4. They question your rates multiple times
If a client seems unsatisfied with your rates and keeps questioning them repeatedly, this is another sign that they might not be the best client for you. It's normal for clients to negotiate rates but pushing too much for a lower rate is both rude and unbecoming of a good client.
According to the most recent Upwork Freelance Forward Report (September 2020), 57% of freelancers set their own rates, and all reputable employers know it. If you're sure that your work is worth your rate, there's no reason to lower it just because someone doesn't like it.
5. They have unrealistic expectations about outcomes and deadlines
Another way a client will indirectly downplay your worth is by asking for too much work in exchange for the same rate or by demanding an unrealistic turnaround time. Accepting a client under these conditions means setting yourself up for failure.
Once you're unable to deliver, your client will have the upper hand and will likely use it to either offer you a lower rate or, in the worst of cases, refuse to pay entirely.

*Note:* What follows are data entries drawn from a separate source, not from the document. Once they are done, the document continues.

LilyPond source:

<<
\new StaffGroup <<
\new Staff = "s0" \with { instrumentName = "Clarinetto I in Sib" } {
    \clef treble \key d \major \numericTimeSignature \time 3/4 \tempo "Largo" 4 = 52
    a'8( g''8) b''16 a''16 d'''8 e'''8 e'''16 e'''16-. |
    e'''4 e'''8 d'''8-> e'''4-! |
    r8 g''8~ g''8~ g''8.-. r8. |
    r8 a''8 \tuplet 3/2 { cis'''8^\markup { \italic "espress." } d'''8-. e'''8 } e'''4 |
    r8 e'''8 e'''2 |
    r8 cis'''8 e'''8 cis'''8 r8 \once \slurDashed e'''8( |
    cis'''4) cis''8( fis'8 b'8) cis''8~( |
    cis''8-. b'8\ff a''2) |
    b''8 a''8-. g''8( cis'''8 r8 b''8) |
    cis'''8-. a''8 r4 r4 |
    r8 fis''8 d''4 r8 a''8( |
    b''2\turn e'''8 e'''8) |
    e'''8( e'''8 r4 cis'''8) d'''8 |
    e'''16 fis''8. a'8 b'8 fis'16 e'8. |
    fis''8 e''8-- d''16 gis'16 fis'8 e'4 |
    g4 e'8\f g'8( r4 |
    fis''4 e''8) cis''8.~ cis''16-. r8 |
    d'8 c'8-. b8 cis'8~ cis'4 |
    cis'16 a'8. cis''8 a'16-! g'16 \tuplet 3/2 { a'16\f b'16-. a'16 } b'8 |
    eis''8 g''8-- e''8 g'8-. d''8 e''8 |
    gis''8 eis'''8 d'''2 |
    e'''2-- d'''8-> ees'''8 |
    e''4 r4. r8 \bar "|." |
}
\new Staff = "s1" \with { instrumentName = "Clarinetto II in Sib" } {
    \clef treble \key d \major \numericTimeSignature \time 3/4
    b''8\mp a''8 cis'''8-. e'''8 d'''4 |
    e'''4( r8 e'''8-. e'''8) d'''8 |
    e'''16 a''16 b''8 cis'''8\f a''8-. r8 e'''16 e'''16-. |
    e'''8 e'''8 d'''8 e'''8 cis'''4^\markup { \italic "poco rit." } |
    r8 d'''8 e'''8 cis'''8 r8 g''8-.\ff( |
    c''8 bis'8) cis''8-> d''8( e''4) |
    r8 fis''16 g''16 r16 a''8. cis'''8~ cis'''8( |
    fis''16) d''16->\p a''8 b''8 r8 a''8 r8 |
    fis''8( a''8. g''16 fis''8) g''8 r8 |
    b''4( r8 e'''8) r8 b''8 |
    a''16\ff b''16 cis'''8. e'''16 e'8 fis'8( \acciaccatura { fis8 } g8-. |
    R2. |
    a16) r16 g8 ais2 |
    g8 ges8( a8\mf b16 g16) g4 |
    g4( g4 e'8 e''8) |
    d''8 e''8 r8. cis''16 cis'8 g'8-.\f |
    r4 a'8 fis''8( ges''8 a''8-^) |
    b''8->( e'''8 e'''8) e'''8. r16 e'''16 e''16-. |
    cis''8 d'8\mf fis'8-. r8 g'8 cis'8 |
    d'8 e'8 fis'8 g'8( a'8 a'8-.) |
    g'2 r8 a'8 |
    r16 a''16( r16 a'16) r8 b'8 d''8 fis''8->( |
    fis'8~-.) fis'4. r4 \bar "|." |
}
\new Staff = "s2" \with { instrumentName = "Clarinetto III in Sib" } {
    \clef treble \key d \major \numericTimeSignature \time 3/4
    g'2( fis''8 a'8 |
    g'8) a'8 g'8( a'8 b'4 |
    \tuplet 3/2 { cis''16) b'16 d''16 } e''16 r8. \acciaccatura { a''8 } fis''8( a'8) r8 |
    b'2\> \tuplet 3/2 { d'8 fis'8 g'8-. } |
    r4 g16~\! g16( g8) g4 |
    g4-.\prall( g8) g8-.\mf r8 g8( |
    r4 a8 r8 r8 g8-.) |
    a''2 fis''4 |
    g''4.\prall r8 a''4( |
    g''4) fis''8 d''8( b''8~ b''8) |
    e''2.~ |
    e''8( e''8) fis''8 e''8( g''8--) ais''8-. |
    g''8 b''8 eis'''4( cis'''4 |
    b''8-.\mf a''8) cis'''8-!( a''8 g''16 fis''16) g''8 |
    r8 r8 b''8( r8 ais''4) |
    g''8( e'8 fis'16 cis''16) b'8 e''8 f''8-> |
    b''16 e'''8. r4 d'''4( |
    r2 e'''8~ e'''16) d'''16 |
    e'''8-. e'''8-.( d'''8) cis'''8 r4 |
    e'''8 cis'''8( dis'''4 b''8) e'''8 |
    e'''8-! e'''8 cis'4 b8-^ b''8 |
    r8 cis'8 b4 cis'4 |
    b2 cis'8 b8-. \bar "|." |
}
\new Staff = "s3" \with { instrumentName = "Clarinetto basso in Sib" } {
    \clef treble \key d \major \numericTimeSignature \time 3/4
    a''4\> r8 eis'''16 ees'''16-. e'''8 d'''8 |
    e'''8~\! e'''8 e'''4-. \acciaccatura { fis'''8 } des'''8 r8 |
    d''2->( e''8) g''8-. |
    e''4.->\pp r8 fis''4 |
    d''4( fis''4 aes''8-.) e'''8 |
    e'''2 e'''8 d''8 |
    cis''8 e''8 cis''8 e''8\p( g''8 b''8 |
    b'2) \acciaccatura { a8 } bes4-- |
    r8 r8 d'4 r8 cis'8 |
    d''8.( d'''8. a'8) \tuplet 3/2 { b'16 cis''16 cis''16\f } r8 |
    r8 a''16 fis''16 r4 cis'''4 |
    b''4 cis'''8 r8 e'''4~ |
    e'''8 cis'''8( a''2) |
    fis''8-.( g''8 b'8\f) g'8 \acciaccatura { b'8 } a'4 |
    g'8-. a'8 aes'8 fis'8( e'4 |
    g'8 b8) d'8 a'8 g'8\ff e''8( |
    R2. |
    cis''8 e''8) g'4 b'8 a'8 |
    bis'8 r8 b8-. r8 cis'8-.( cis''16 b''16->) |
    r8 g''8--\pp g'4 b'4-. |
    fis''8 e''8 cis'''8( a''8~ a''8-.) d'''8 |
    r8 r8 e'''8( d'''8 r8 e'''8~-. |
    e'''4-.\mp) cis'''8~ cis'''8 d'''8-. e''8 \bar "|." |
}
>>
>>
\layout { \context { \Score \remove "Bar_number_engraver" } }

6. They try to wiggle out of signing a contract
One of the biggest red flags you can find is a client unwilling to put it all in black and white. Contracts exist for a reason: to protect both sides. If a client doesn't want to put your agreement in writing, it's most likely because they don't plan on honoring the agreement in the first place.
The same applies when looking for clients in big freelance sites like Upwork or Workana. Some clients will offer to do without the platform's contract and work directly with one another. This isn't only unethical since you're violating the terms and conditions of the said platforms, but it also shows that the client is unwilling to pay fees or to guarantee your payment through an escrow.

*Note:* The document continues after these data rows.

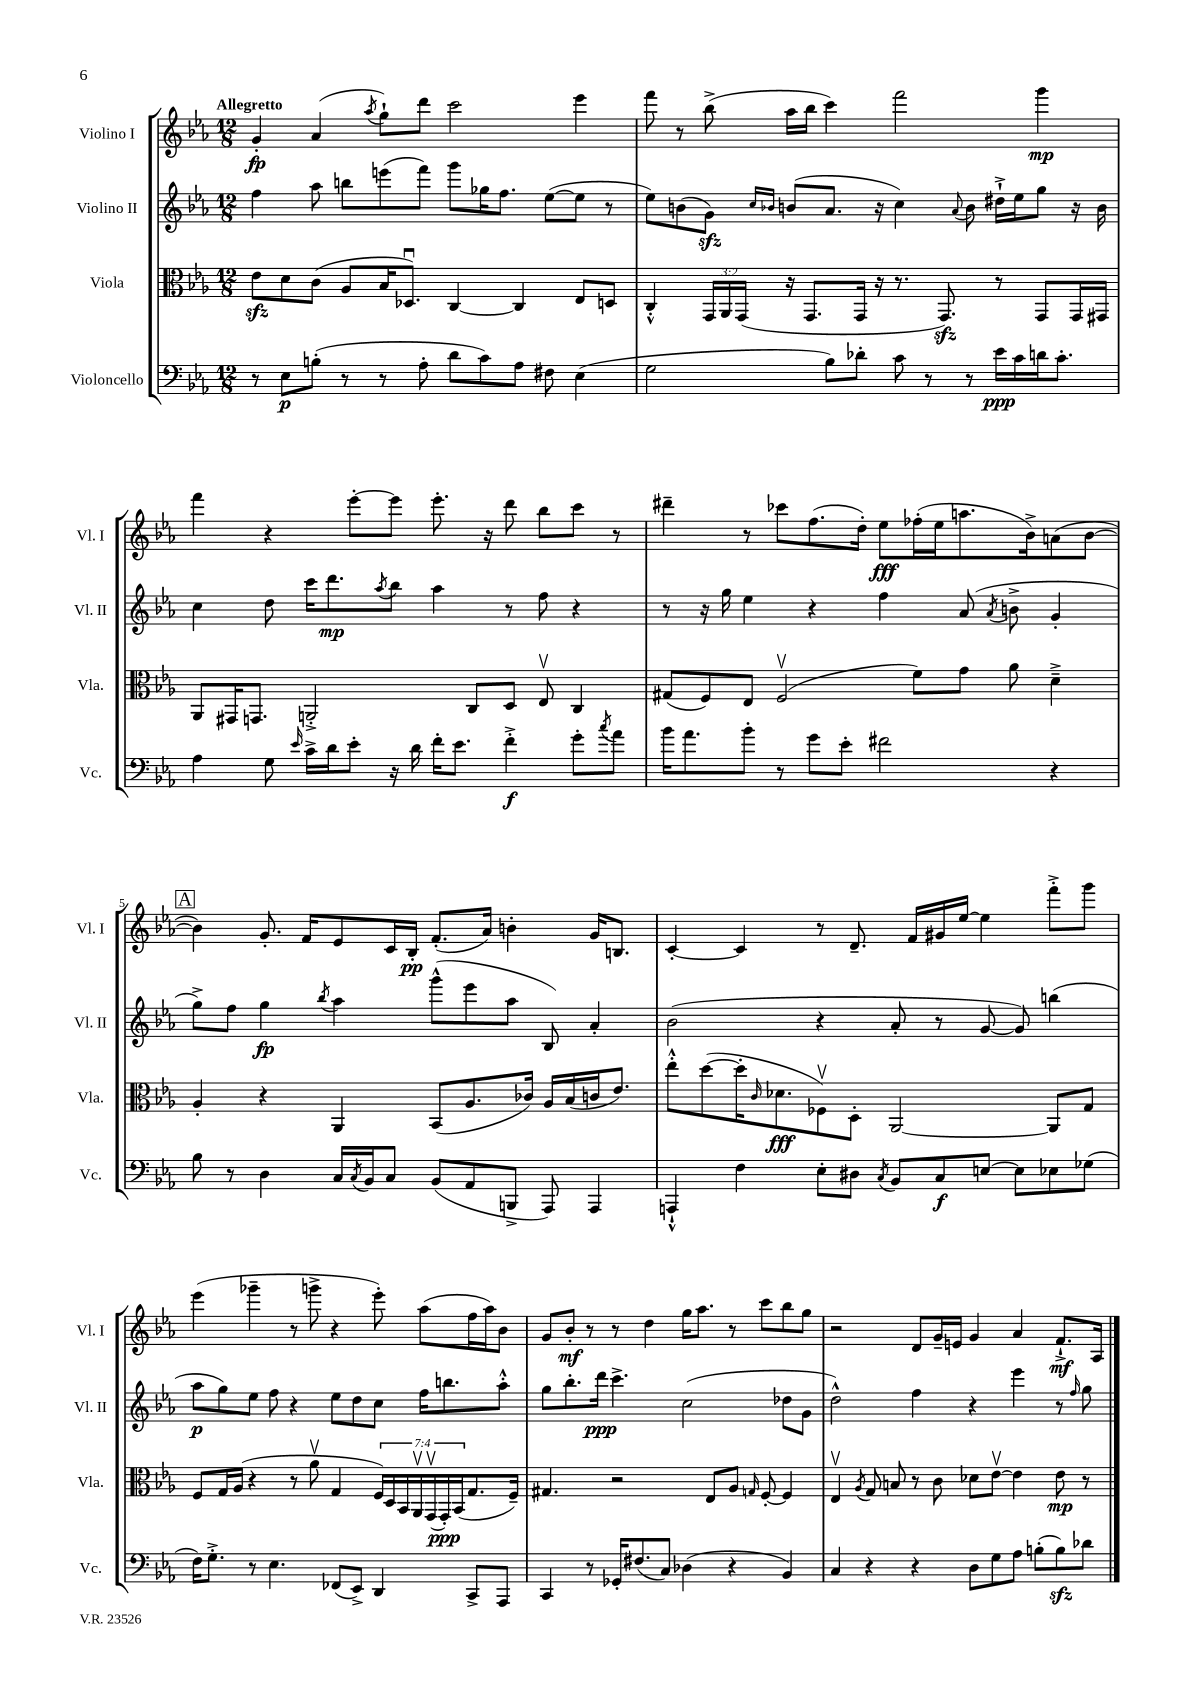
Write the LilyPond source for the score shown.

<<
\new StaffGroup <<
\new Staff = "s0" \with { instrumentName = "Violino I" shortInstrumentName = "Vl. I" } {
    \clef treble \key ees \major \numericTimeSignature \time 12/8 \tempo "Allegretto"
    g'4-.\fp aes'4( \acciaccatura { aes''8 } g''8-!) d'''8 c'''2 ees'''4 |
    f'''8 r8 bes''8->( aes''16 bes''16 c'''4) f'''2 g'''4\mp |
    f'''4 r4 ees'''8~-. ees'''8 ees'''8.-. r16 d'''8 bes''8 c'''8 r8 |
    dis'''4-- r8 ces'''8 f''8.( d''16-.) ees''8\fff fes''16-.( ees''16 a''8. bes'16->) a'8( bes'8~ |
    \mark \markup { \box "A" } bes'4) g'8.-. f'16 ees'8 c'16 bes16-.\pp f'8.-.( aes'16) b'4-. g'16 b8. |
    c'4~-. c'4 r8 d'8.-- f'16 gis'16 ees''16~ ees''4 f'''8-.-> g'''8 |
    ees'''4( ges'''4-- r8 g'''8-> r4 ees'''8-.) aes''8( f''16 aes''16) bes'8 |
    g'8 bes'8-.\mf r8 r8 d''4 g''16 aes''8. r8 c'''8 bes''8 g''8 |
    r2 d'8 g'16-- e'16 g'4 aes'4 f'8.-!->\mf aes16 \bar "|." |
}
\new Staff = "s1" \with { instrumentName = "Violino II" shortInstrumentName = "Vl. II" } {
    \clef treble \key ees \major \numericTimeSignature \time 12/8
    f''4 aes''8 b''8 e'''8( f'''8) g'''8 ges''16 f''8. ees''8~( ees''8 r8 |
    ees''8) b'8( g'8\sfz) \grace { c''16 bes'16 } b'8( aes'8. r16 c''4) \appoggiatura { aes'8 } b'8 dis''16-!-> ees''16 g''8 r16 b'16 |
    c''4 d''8 c'''16 d'''8.\mp \acciaccatura { aes''8 } bes''8 aes''4 r8 f''8 r4 |
    r8 r16 g''16 ees''4 r4 f''4 aes'8( \acciaccatura { aes'8 } b'8-> g'4-. |
    \mark \markup { \box "A" } g''8->) f''8 g''4\fp \acciaccatura { bes''8 } aes''4 g'''8-^( ees'''8 aes''8 bes8) aes'4-. |
    bes'2( r4 aes'8-. r8 g'8~ g'8) b''4( |
    aes''8\p g''8) ees''8 f''8 r4 ees''8 d''8 c''8 f''16 b''8. aes''8-.-^ |
    g''8 bes''8.-. d'''16\ppp c'''4.-> c''2( des''8 g'8 |
    d''2-^) f''4 r4 ees'''4 r8 \grace { f''16 } g''8 \bar "|." |
}
\new Staff = "s2" \with { instrumentName = "Viola" shortInstrumentName = "Vla." } {
    \clef alto \key ees \major \numericTimeSignature \time 12/8 \override Staff.TupletNumber.text = #tuplet-number::calc-fraction-text
    ees'8\sfz d'8 c'8( aes8 bes16 des8.\downbow) c4~ c4 ees8 d8 |
    c4-.-^ \tuplet 3/2 { g,16 aes,16 g,16( } r16 g,8. g,16 r16 r8. g,8.\sfz) r8 g,8 g,16 gis,16 |
    aes,8 gis,16 g,8. a,2-.-> c8 d8 ees8\upbow c4 |
    gis8( f8) ees8 f2\upbow( f'8) g'8 aes'8 d'4---> |
    \mark \markup { \box "A" } aes4-. r4 aes,4 bes,8( aes8. ces'16) aes16 bes16( c'16 ees'8.) |
    ees''8-.-^ d''8~( d''16-. \grace { c'16 } des'8.\fff fes8\upbow) d8-. aes,2~ aes,8 g8 |
    f8 g16 aes16( r4 r8 aes'8\upbow g4 \tuplet 7/4 { f16) d16 bes,16 aes,16\upbow g,16\upbow( g,16-.\ppp) bes,16( } g8. f16--) |
    gis4. r2 ees8 aes8 \grace { g16 } f8~-. f4 |
    ees4\upbow \acciaccatura { aes8 } g8 b8 r8 c'8 des'8 ees'8~\upbow ees'4 ees'8\mp r8 \bar "|." |
}
\new Staff = "s3" \with { instrumentName = "Violoncello" shortInstrumentName = "Vc." } {
    \clef bass \key ees \major \numericTimeSignature \time 12/8
    r8 ees8\p b8-.( r8 r8 aes8-. d'8 c'8) aes8 fis8 ees4( |
    g2 bes8) des'8-. c'8 r8 r8 ees'16\ppp c'16 d'16 c'8.-. |
    aes4 g8 \grace { ees'16 } c'16-> d'16 ees'8-. r16 d'16 f'16-. ees'8. f'4-.->\f g'8-. \acciaccatura { c''8 } aes'8 |
    bes'16 aes'8. bes'8-. r8 g'8 ees'8-. fis'2 r4 |
    \mark \markup { \box "A" } bes8 r8 d4 c16 \acciaccatura { c8 } bes,16 c8 bes,8( aes,8 b,,8-> aes,,8) aes,,4 |
    a,,4-!-^ f4 ees8-. dis8 \acciaccatura { c8 } bes,8 c8\f e8~ e8 ees8 ges8( |
    f16) g8.-.-> r8 ees4. fes,8( ees,8->) d,4 c,8-> aes,,8 |
    c,4 r8 ges,16-. fis8.( c8) des4( r4 bes,4) |
    c4 r4 r4 d8 g8 aes8 b8-.( b8\sfz) des'8 \bar "|." |
}
>>
>>
\layout { \context { \Score \override BarNumber.break-visibility = ##(#f #t #t) barNumberVisibility = #(every-nth-bar-number-visible 5) } }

Tips on How to Avoid Bad Freelance Clients
Raise your rates
The first tip is to avoid charging the bare minimum since doing so only attracts the worst possible clients. If you think this will drive away good clients, think again. It's a fact that good clients who are looking for good freelancers for their projects will steer clear of freelancers who charge the lowest rates.
Additionally, Upwork reports that over 40% of skilled freelancers have raised their rates between 2019 and 2020, so it won’t be unreasonable for you to do the same.
Underpromise and overdeliver
This is a great tip for a successful freelance career. By underpromising, you're setting yourself up for success, and by overdelivering, you're ensuring a happy client.
Ask all the necessary questions
Don't jump into contracts before being 100% satisfied with your client's expectations and the rate you proposed to them. If there's even one thing that seems amiss, make sure to always ask.
Having clarity from the beginning on issues like these will help avoid unnecessary problems later on.
Look at past reviews from other freelancers
If your client comes from a reputable freelance site like the ones mentioned above, don't miss the opportunity to check out their history on the platform. Ratings and comments from other freelancers are a rich source of information that may end up tilting the balance in either direction.
Trust your instincts
The warning signs we covered before are only that: warnings, something meant to alert your senses. However, in the end, you should weigh everything you discuss with a client during interviews, in messages and trust what your gut tells you before deciding if it's worth the shot.
The bottom line
Freelancing can be a great way to make money, but it's important not to let your guard down and take all clients indiscriminately. The difference between an excellent freelancer and one struggling with bad freelance clients may come down to the early warning signs we discussed in this article. By identifying these red flags upfront, you'll avoid getting into sticky situations that could cost you time or reputation later on when dealing with difficult clients.